Fourth-years Jubreel and Jabree Hason, chief investment officers of the Oberlin Student Finance and Investment Club, feel that divesting is more of a politically symbolic action than an effective financial tool to disempower fossil fuel companies.

“Some issues may arise when large institutional investors decide to boycott or sell out of their positions in these environmentally-unsustainable companies,” Jubreel and Jabree wrote in a joint email statement to the Review. “We would argue that in the perfect scenario, all investors would divest from environmentally unsustainable positions.
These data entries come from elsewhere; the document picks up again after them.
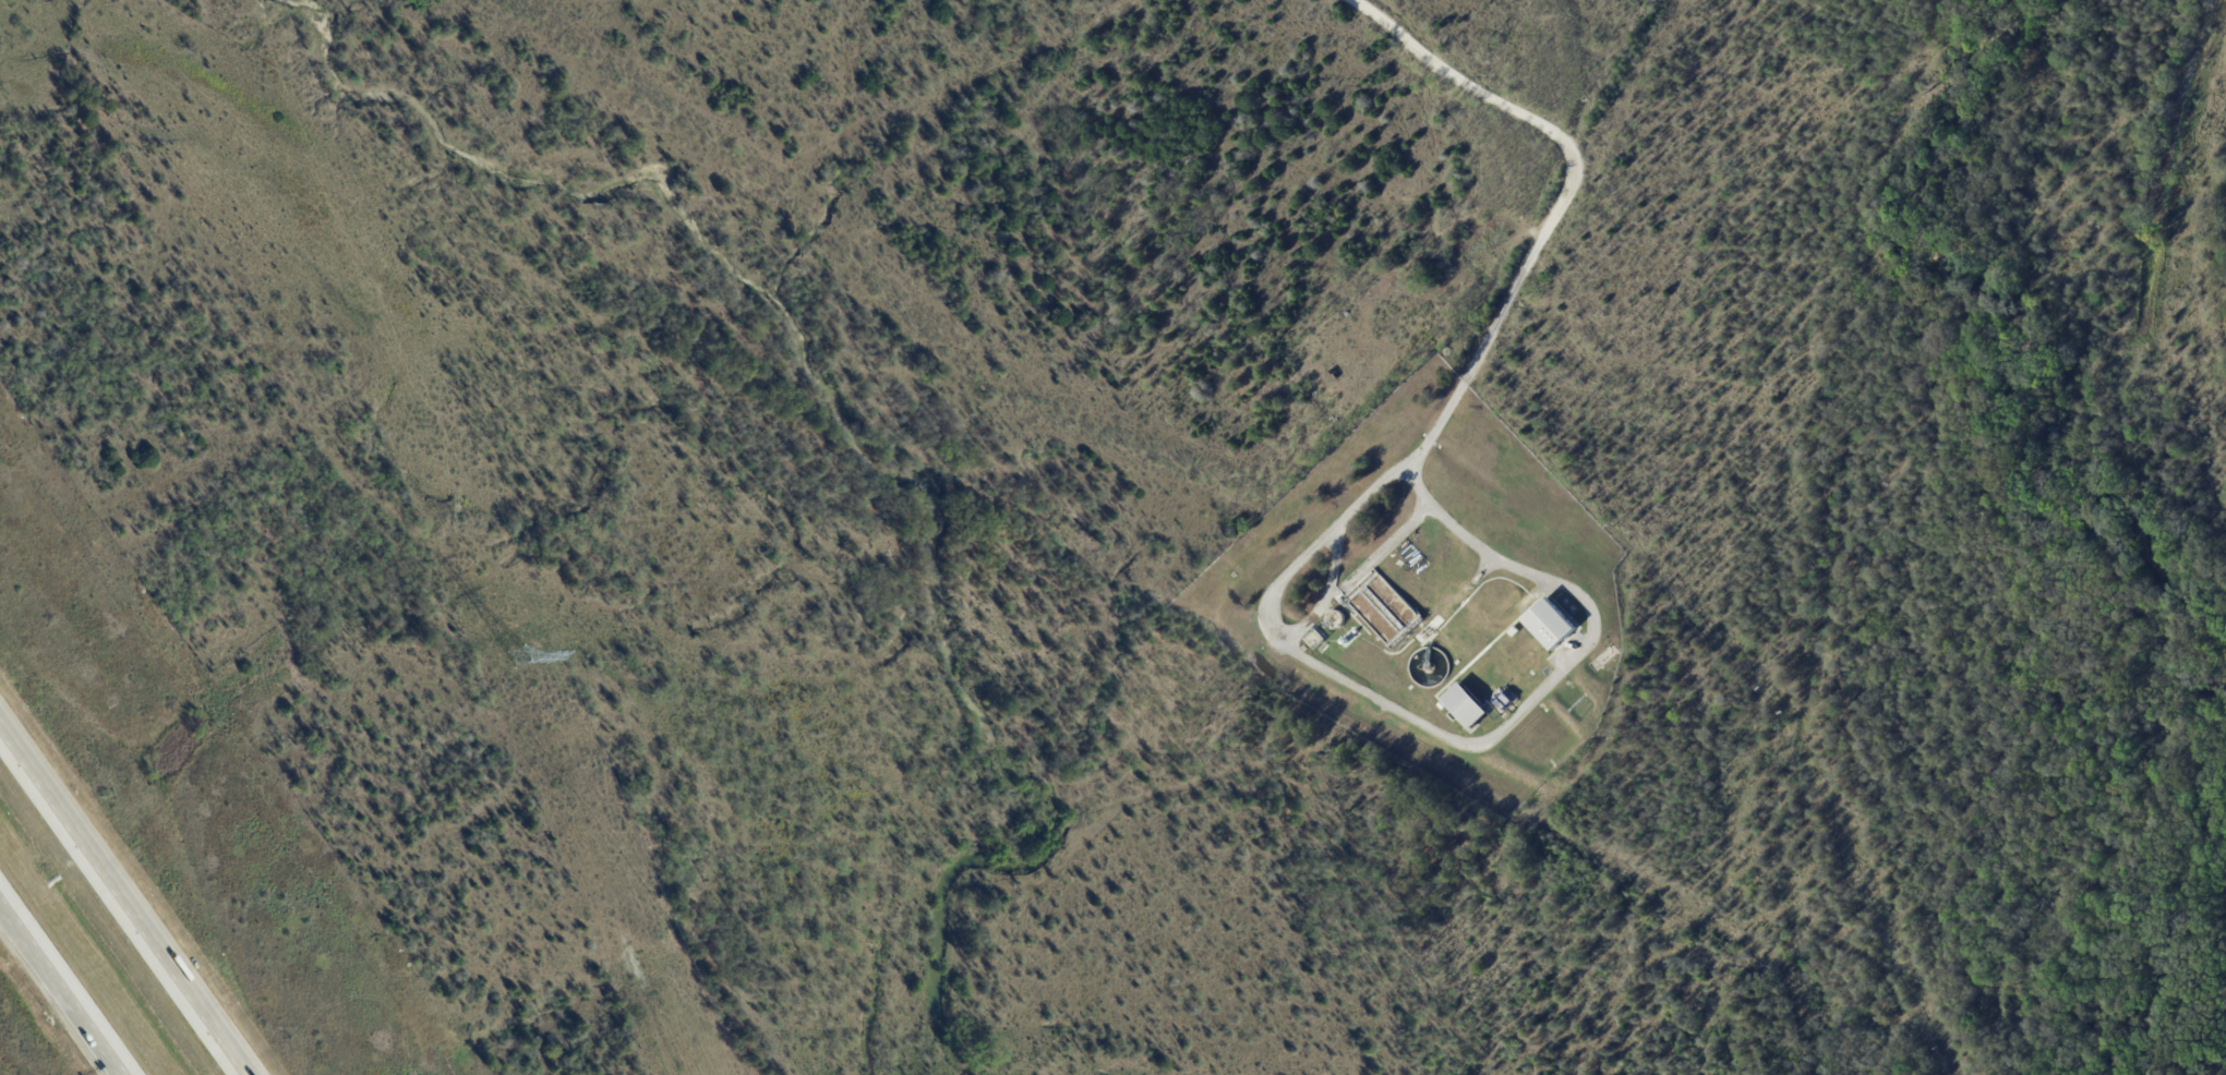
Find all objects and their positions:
road: (1565, 196)
road: (1360, 571)
wastewater plant: (1426, 592)
building: (1551, 624)
power tower: (521, 659)
building: (1466, 707)
road: (1461, 739)
road: (127, 894)
road: (69, 982)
In all actuality, though, it only takes the buy-in of a few large investors to keep their stock prices afloat.”

Benchmark indices, which track the performance of a specific basket of assets, help measure the endowment’s financial performance as compared to the rest of the market. According to the investment policy, the Investment Committee compares each asset class — a group of investments with similar characteristics — held in the endowment to specific benchmarks that reflect a long-term view of expected return and potential risk.

Many benchmarks are at least somewhat buoyed by fossil fuel investments, depending on their exposure to energy markets. This presents challenges for ESG-minded investors; it can be difficult to find an index that is both composed of sustainable investments and performs as well as the rest of the market.

“The benchmark that many investors use to compare returns to is the S&P 500 index, which — as of today — holds a little over 4 percent in energy stocks,” Jubreel and Jabree wrote.

Some of the indices that Oberlin uses as benchmarks, including Cambridge Associates’ Global Private Energy index and the iPath Dow Jones-UBS Commodity Exchange Traded Note, contain holdings that are at least partially invested in fossil fuels. 3.95 percent and 12.55 percent of the DJP ETN tracks natural gas and gasoline commodities, respectively.

Members of Sunrise Oberlin, the student chapter of the national environmental activism group Sunrise Movement, argue that divestment is a vital step toward systematic change and is necessary for fostering a greener economy and society.

“We believe that all institutions, Oberlin College included, need to do more than divest from fossil fuels, but invest in building a just and sustainable economy that is not dependent on fossil fuels,” wrote College second-year and Sunrise Oberlin member Rachel Serna-Brown in an email to the Review. “That said, we believe the College should pledge to completely divest from fossil fuels, and urge them to quicken the process of moving towards the reliance on alternative energy sources.”

Vasquez-Skillings and Yang maintain that divestment can be tricky to achieve given the financial complexity of endowment funds.

“Given the little exposure, it is difficult technically and financially to divest fully,” they wrote.

Other colleges and universities — including Middlebury College and the University of California system — pledged earlier this year to fully divest from fossil fuel investments, citing financial risk.

“The reason we sold some $150 million in fossil fuel assets from our endowment was the reason we sell other assets: They posed a long-term risk to generating strong returns for UC’s diversified portfolios,” wrote University of California’s chief investment officer and treasurer Jagdeep Singh Bachher and chairman of the UC Board of Regents’ Investments Committee Richard Sherman in an article in The Los Angeles Times (“UC Investments Are Going Fossil Free. But Not Exactly For The Reasons You May Think,” Sept. 16, 2019).

Although current Oberlin students, employees, and alumni can submit divestment requests via email, “it appears we have not received any requests in the past few years,” according to Vasquez-Skillings. Requests must be approved by the Office of Investments prior to submission to the Board for consideration.